───── Data for processing ─────
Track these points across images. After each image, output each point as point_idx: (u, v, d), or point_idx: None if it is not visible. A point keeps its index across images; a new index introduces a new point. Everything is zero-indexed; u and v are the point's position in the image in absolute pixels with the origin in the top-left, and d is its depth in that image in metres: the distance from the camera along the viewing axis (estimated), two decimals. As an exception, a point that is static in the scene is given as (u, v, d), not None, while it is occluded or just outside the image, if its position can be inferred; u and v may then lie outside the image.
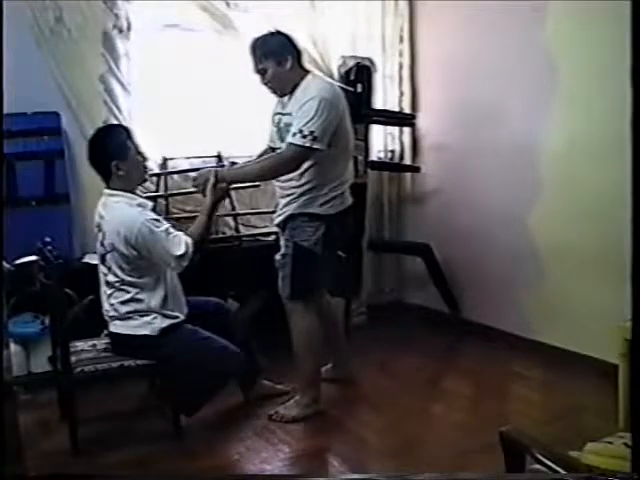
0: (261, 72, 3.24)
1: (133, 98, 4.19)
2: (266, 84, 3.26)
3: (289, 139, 3.09)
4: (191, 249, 2.98)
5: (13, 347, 3.55)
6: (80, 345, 3.21)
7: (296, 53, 3.24)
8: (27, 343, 3.70)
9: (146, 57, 4.23)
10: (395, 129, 4.99)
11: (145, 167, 3.18)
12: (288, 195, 3.27)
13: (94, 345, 3.24)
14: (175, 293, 3.15)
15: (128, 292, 3.03)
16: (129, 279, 3.02)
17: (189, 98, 4.27)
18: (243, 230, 4.37)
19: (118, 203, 3.05)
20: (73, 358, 3.04)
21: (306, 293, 3.30)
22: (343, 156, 3.30)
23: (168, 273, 3.10)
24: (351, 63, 4.44)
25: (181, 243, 2.96)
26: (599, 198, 3.67)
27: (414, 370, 3.96)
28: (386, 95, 4.90)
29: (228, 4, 4.27)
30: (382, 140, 4.96)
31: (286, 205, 3.29)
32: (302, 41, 4.42)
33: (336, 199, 3.27)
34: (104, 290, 3.12)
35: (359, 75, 4.43)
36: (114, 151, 3.04)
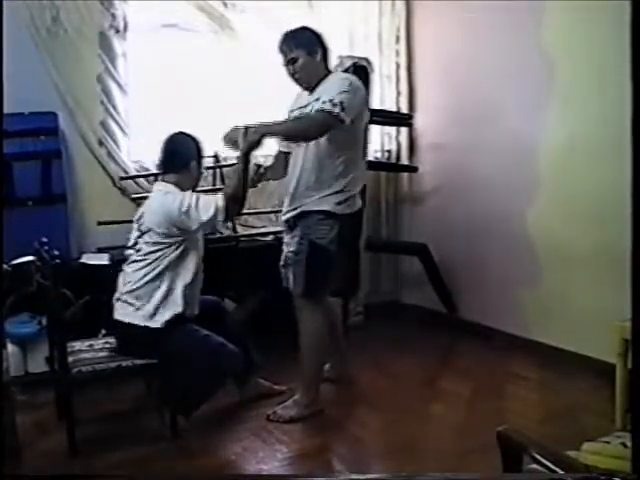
0: (291, 61, 3.25)
1: (130, 98, 4.19)
2: (293, 74, 3.28)
3: (318, 106, 3.10)
4: (222, 206, 3.04)
5: (10, 347, 3.55)
6: (77, 345, 3.21)
7: (324, 50, 3.29)
8: (24, 343, 3.69)
9: (143, 57, 4.23)
10: (392, 129, 4.99)
11: (201, 174, 3.39)
12: (303, 190, 3.27)
13: (91, 345, 3.24)
14: (193, 295, 3.20)
15: (147, 279, 3.08)
16: (151, 266, 3.08)
17: (186, 98, 4.27)
18: (241, 230, 4.37)
19: (165, 193, 3.15)
20: (70, 358, 3.03)
21: (318, 291, 3.29)
22: (359, 153, 3.34)
23: (189, 274, 3.15)
24: (348, 63, 4.44)
25: (210, 207, 3.04)
26: (598, 198, 3.67)
27: (412, 370, 3.96)
28: (383, 95, 4.91)
29: (225, 4, 4.28)
30: (379, 140, 4.97)
31: (299, 200, 3.29)
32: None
33: (350, 199, 3.28)
34: (126, 273, 3.17)
35: (356, 75, 4.42)
36: (194, 152, 3.25)
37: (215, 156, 4.30)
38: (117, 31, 4.09)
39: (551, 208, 3.99)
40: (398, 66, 4.96)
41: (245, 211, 4.34)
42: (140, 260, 3.11)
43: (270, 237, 4.38)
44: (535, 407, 3.42)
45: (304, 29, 3.31)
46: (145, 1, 4.15)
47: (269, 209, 4.53)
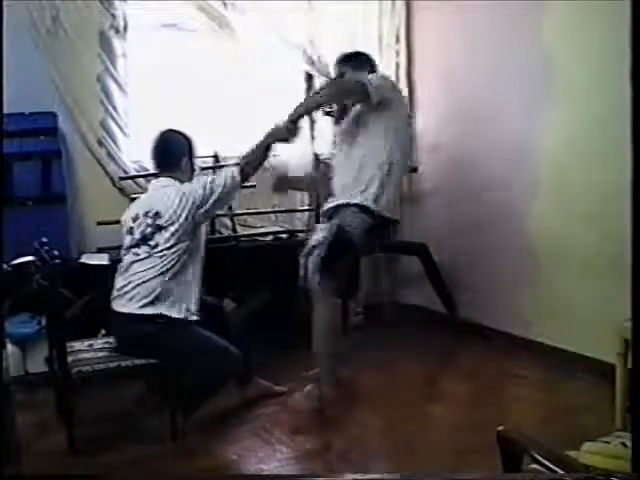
0: (339, 76, 3.52)
1: (130, 98, 4.19)
2: None
3: None
4: (236, 169, 3.22)
5: (10, 347, 3.54)
6: (77, 345, 3.21)
7: (372, 68, 3.54)
8: (24, 343, 3.70)
9: (143, 57, 4.23)
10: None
11: (194, 172, 3.40)
12: (344, 186, 3.38)
13: (91, 345, 3.24)
14: (194, 290, 3.23)
15: (163, 270, 3.10)
16: (169, 259, 3.11)
17: (185, 98, 4.27)
18: (240, 230, 4.37)
19: (174, 186, 3.22)
20: (70, 358, 3.03)
21: (333, 278, 3.28)
22: (401, 157, 3.40)
23: (198, 266, 3.23)
24: (348, 63, 4.44)
25: (227, 172, 3.24)
26: (598, 197, 3.67)
27: (411, 370, 3.96)
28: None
29: (225, 4, 4.28)
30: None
31: (340, 195, 3.38)
32: (299, 41, 4.45)
33: (388, 201, 3.35)
34: (130, 271, 3.17)
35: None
36: (185, 149, 3.31)
37: (215, 156, 4.30)
38: (117, 31, 4.10)
39: (551, 207, 3.99)
40: (398, 66, 4.96)
41: (245, 211, 4.37)
42: (156, 255, 3.11)
43: (270, 237, 4.38)
44: (535, 407, 3.41)
45: (357, 52, 3.61)
46: (145, 1, 4.15)
47: (269, 209, 4.54)
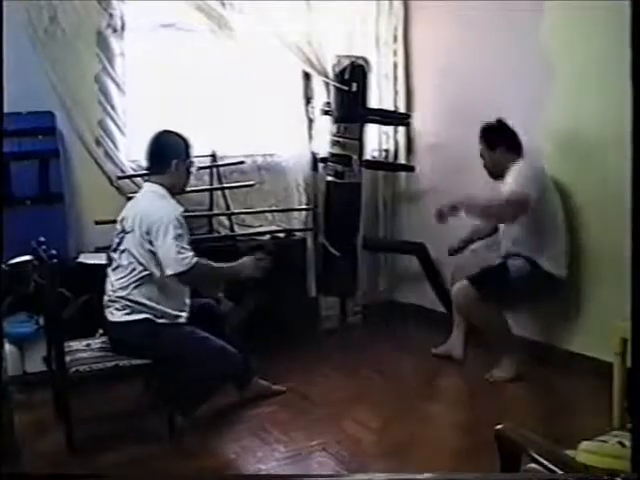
0: (481, 155, 3.88)
1: (128, 98, 4.18)
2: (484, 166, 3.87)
3: None
4: (193, 262, 3.02)
5: (8, 347, 3.54)
6: (75, 345, 3.20)
7: (506, 141, 3.77)
8: (22, 343, 3.69)
9: (141, 57, 4.22)
10: (390, 128, 4.99)
11: (189, 174, 3.32)
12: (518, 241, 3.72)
13: (89, 345, 3.24)
14: (180, 293, 3.21)
15: (136, 281, 3.08)
16: (139, 268, 3.07)
17: (184, 98, 4.26)
18: (238, 229, 4.36)
19: (154, 193, 3.18)
20: (68, 358, 3.03)
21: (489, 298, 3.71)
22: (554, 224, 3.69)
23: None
24: (346, 62, 4.44)
25: (178, 265, 3.01)
26: (597, 198, 3.67)
27: (410, 369, 3.97)
28: (381, 94, 4.90)
29: (223, 4, 4.26)
30: (377, 139, 4.97)
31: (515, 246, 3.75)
32: (297, 41, 4.44)
33: (554, 261, 3.65)
34: (111, 277, 3.16)
35: (353, 74, 4.43)
36: (178, 150, 3.23)
37: (212, 155, 4.30)
38: (115, 30, 4.09)
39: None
40: (396, 65, 4.96)
41: (242, 210, 4.37)
42: (124, 262, 3.09)
43: (267, 236, 4.38)
44: (534, 407, 3.42)
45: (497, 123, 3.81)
46: (143, 1, 4.14)
47: (266, 208, 4.54)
─────
Please restate the entries word for word. Skip the pictures.

Track these points across images. After each image, output each point as point_idx: (u, v, d), or point_idx: None if it is not visible. A point keeps its index across images; a new index introduces a new point. Everything is zero-indexed; u and v are the point's position in the image in absolute pixels with the origin in the top-left, and d is its depth in that image in metres: the distance from the camera along the viewing axis (estimated), two decimals. As an exception, a point that is static in the scene is given as (u, v, d), not None, while it is occluded or just outside the image, if its position can be inferred; u and v may then lie outside the image.
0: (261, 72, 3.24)
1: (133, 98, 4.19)
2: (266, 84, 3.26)
3: (289, 139, 3.09)
4: (191, 249, 2.98)
5: (13, 347, 3.55)
6: (80, 345, 3.21)
7: (296, 53, 3.24)
8: (27, 343, 3.70)
9: (146, 57, 4.23)
10: (395, 129, 4.99)
11: (145, 167, 3.18)
12: (288, 195, 3.27)
13: (94, 345, 3.24)
14: (175, 293, 3.15)
15: (128, 292, 3.03)
16: (129, 279, 3.02)
17: (189, 98, 4.27)
18: (243, 230, 4.37)
19: (118, 203, 3.05)
20: (73, 358, 3.04)
21: (306, 293, 3.30)
22: (343, 156, 3.30)
23: (168, 273, 3.10)
24: (351, 63, 4.44)
25: (181, 243, 2.96)
26: (599, 198, 3.67)
27: (414, 370, 3.96)
28: (386, 95, 4.90)
29: (228, 4, 4.27)
30: (382, 140, 4.96)
31: (286, 205, 3.29)
32: (302, 41, 4.42)
33: (336, 199, 3.27)
34: (104, 290, 3.12)
35: (359, 75, 4.43)
36: (114, 151, 3.04)
0: (291, 61, 3.25)
1: (130, 98, 4.19)
2: (293, 74, 3.28)
3: (318, 106, 3.10)
4: (222, 206, 3.04)
5: (10, 347, 3.55)
6: (77, 345, 3.21)
7: (324, 50, 3.29)
8: (24, 343, 3.69)
9: (143, 57, 4.23)
10: (392, 129, 4.99)
11: (201, 174, 3.39)
12: (303, 190, 3.27)
13: (91, 345, 3.24)
14: (193, 295, 3.20)
15: (147, 279, 3.08)
16: (151, 266, 3.08)
17: (186, 98, 4.27)
18: (241, 230, 4.37)
19: (165, 193, 3.15)
20: (70, 358, 3.03)
21: (318, 291, 3.29)
22: (359, 153, 3.34)
23: (189, 274, 3.15)
24: (348, 63, 4.44)
25: (210, 207, 3.04)
26: (598, 198, 3.67)
27: (412, 370, 3.96)
28: (383, 95, 4.91)
29: (225, 4, 4.28)
30: (379, 140, 4.97)
31: (299, 200, 3.29)
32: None
33: (350, 199, 3.28)
34: (126, 273, 3.17)
35: (356, 75, 4.42)
36: (194, 152, 3.25)
37: (215, 156, 4.30)
38: (117, 31, 4.09)
39: (551, 208, 3.99)
40: (398, 66, 4.96)
41: (245, 211, 4.34)
42: (140, 260, 3.11)
43: (270, 237, 4.38)
44: (535, 407, 3.42)
45: (304, 29, 3.31)
46: (145, 1, 4.15)
47: (269, 209, 4.53)
0: (339, 76, 3.52)
1: (130, 98, 4.19)
2: None
3: None
4: (236, 169, 3.22)
5: (10, 347, 3.54)
6: (77, 345, 3.21)
7: (372, 68, 3.54)
8: (24, 343, 3.70)
9: (143, 57, 4.23)
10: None
11: (194, 172, 3.40)
12: (344, 186, 3.38)
13: (91, 345, 3.24)
14: (194, 290, 3.23)
15: (163, 270, 3.10)
16: (169, 259, 3.11)
17: (185, 98, 4.27)
18: (240, 230, 4.37)
19: (174, 186, 3.22)
20: (70, 358, 3.03)
21: (333, 278, 3.28)
22: (401, 157, 3.40)
23: (198, 266, 3.23)
24: (348, 63, 4.44)
25: (227, 172, 3.24)
26: (598, 197, 3.67)
27: (411, 370, 3.96)
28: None
29: (225, 4, 4.28)
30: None
31: (340, 195, 3.38)
32: (299, 41, 4.45)
33: (388, 201, 3.35)
34: (130, 271, 3.17)
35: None
36: (185, 149, 3.31)
37: (215, 156, 4.30)
38: (117, 31, 4.10)
39: (551, 207, 3.99)
40: (398, 66, 4.96)
41: (245, 211, 4.37)
42: (156, 255, 3.11)
43: (270, 237, 4.38)
44: (535, 407, 3.41)
45: (357, 52, 3.61)
46: (145, 1, 4.15)
47: (269, 209, 4.54)
0: (481, 155, 3.88)
1: (128, 98, 4.18)
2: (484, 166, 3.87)
3: None
4: (193, 262, 3.02)
5: (8, 347, 3.54)
6: (75, 345, 3.20)
7: (506, 141, 3.77)
8: (22, 343, 3.69)
9: (141, 57, 4.22)
10: (390, 128, 4.99)
11: (189, 174, 3.32)
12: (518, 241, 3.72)
13: (89, 345, 3.24)
14: (180, 293, 3.21)
15: (136, 281, 3.08)
16: (139, 268, 3.07)
17: (184, 98, 4.26)
18: (238, 229, 4.36)
19: (154, 193, 3.18)
20: (68, 358, 3.03)
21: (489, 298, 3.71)
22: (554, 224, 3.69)
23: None
24: (346, 62, 4.44)
25: (178, 265, 3.01)
26: (597, 198, 3.67)
27: (410, 369, 3.97)
28: (381, 94, 4.90)
29: (223, 4, 4.26)
30: (377, 139, 4.97)
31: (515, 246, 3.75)
32: (297, 41, 4.44)
33: (554, 261, 3.65)
34: (111, 277, 3.16)
35: (353, 74, 4.43)
36: (178, 150, 3.23)
37: (212, 155, 4.30)
38: (115, 30, 4.09)
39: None
40: (396, 65, 4.96)
41: (242, 210, 4.37)
42: (124, 262, 3.09)
43: (267, 236, 4.38)
44: (534, 407, 3.42)
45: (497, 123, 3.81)
46: (143, 1, 4.14)
47: (266, 208, 4.54)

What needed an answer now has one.